GOAL OF THE EXERCISE — Exactly the lines from the one containing "List each element's" through the end of the listing should be written out, both ends included, and nothing more.

ENTRIES PROVIDED —
[Start of Attachment]

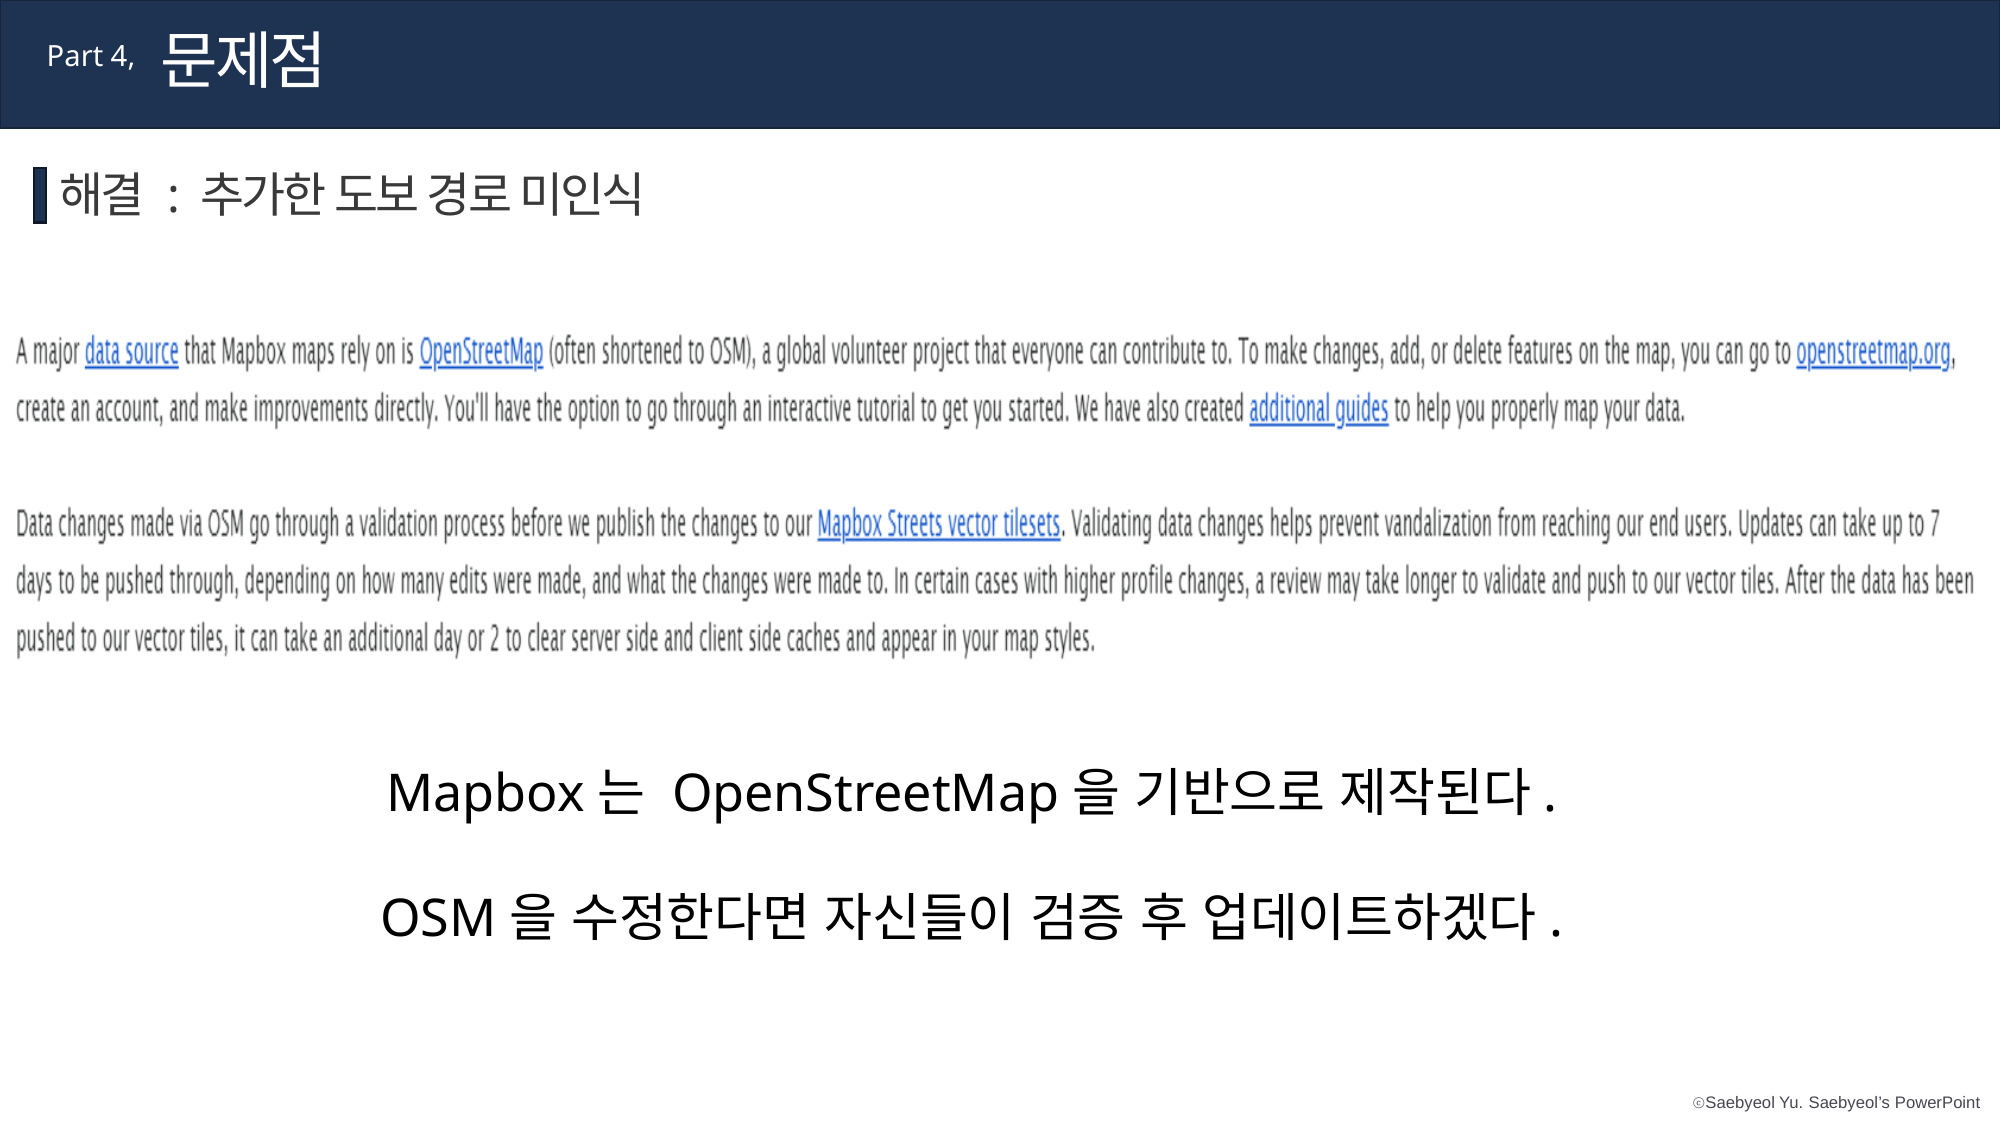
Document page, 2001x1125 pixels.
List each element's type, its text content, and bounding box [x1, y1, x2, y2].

text_box Mapbox는 OpenStreetMap을 기반으로 제작된다. OSM을 수정한다면 자신들이 검증 후 업데이트하겠다. [221, 752, 1722, 955]
text_box [33, 167, 47, 224]
text_box 해결 : 추가한 도보 경로 미인식 [45, 156, 847, 230]
text_box [0, 0, 2000, 129]
picture [9, 320, 1991, 675]
text_box 문제점 [146, 14, 579, 104]
text_box Part 4, [31, 30, 158, 80]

[End of Attachment]

ANSWER SPACE —
List each element's type, its text content, and bounding box [x1, y1, x2, y2].

text_box Mapbox는 OpenStreetMap을 기반으로 제작된다. OSM을 수정한다면 자신들이 검증 후 업데이트하겠다. [221, 752, 1722, 955]
text_box [33, 167, 47, 224]
text_box 해결 : 추가한 도보 경로 미인식 [45, 156, 847, 230]
text_box [0, 0, 2000, 129]
picture [9, 320, 1991, 675]
text_box 문제점 [146, 14, 579, 104]
text_box Part 4, [31, 30, 158, 80]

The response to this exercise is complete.